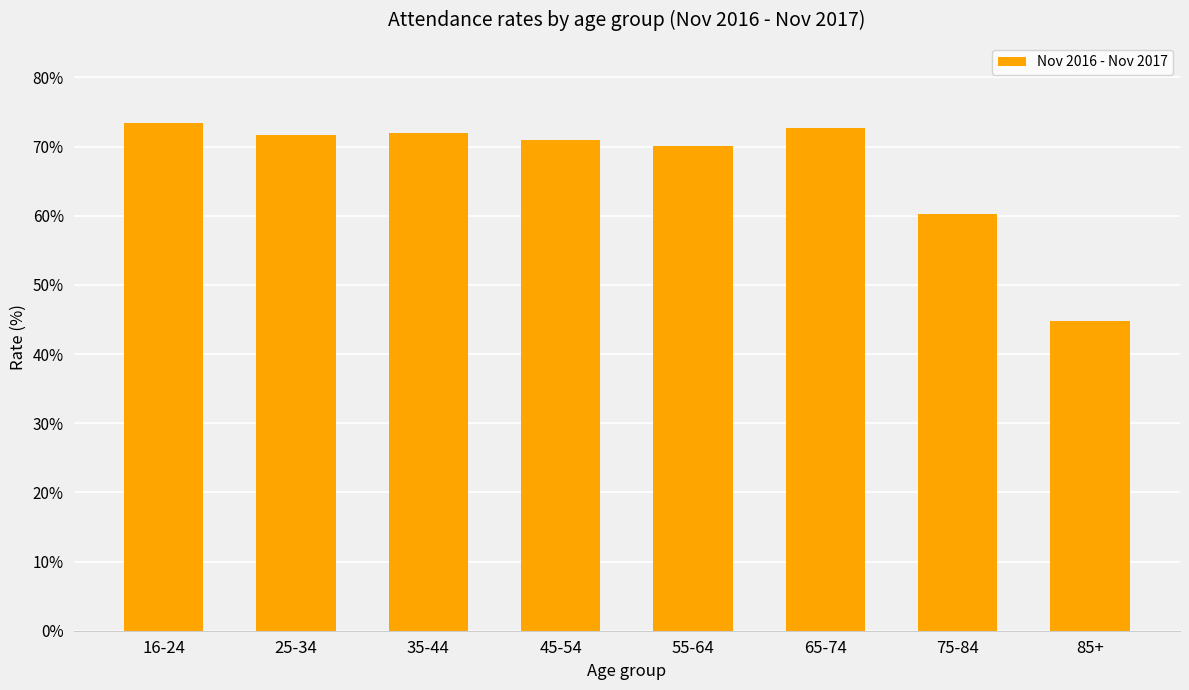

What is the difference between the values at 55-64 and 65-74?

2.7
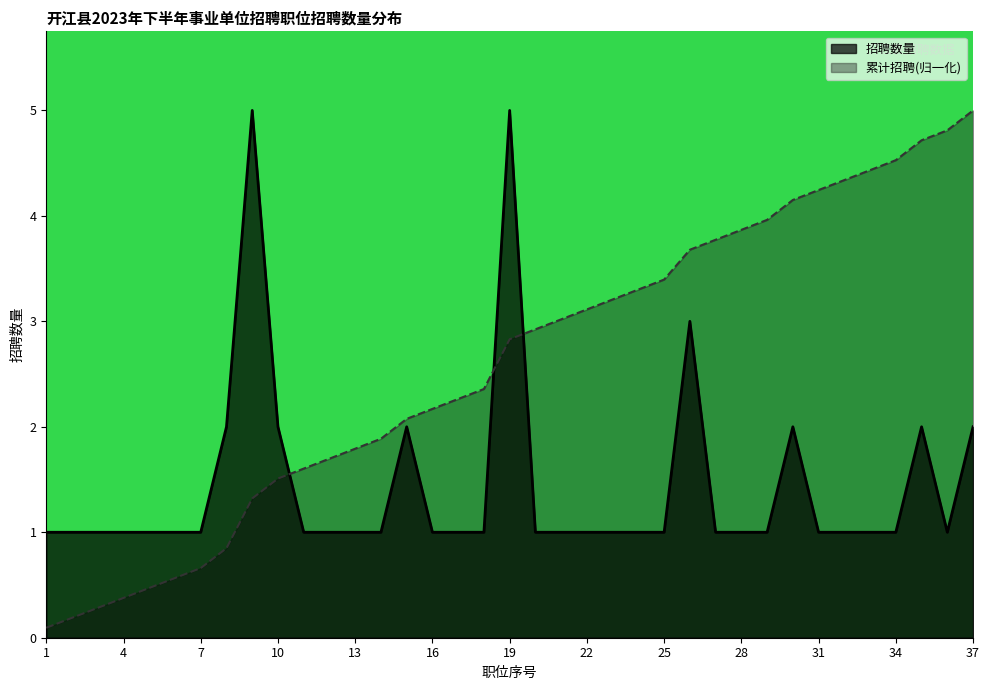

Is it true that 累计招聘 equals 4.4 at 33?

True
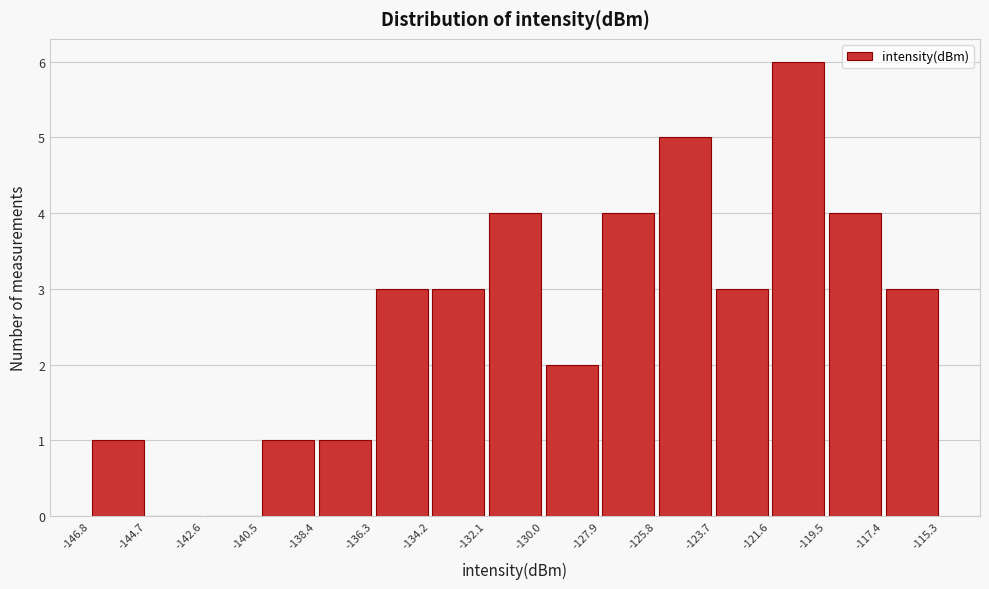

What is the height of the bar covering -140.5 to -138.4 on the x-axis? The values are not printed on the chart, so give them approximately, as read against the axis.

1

# EXERCISE GOAL
Copy down all of the data above word for word, leaving out the pictures.

# ANSWER BOX
What is the difference between the values at 55-64 and 65-74?

2.7

Is it true that 累计招聘 equals 4.4 at 33?

True

What is the height of the bar covering -140.5 to -138.4 on the x-axis? The values are not printed on the chart, so give them approximately, as read against the axis.

1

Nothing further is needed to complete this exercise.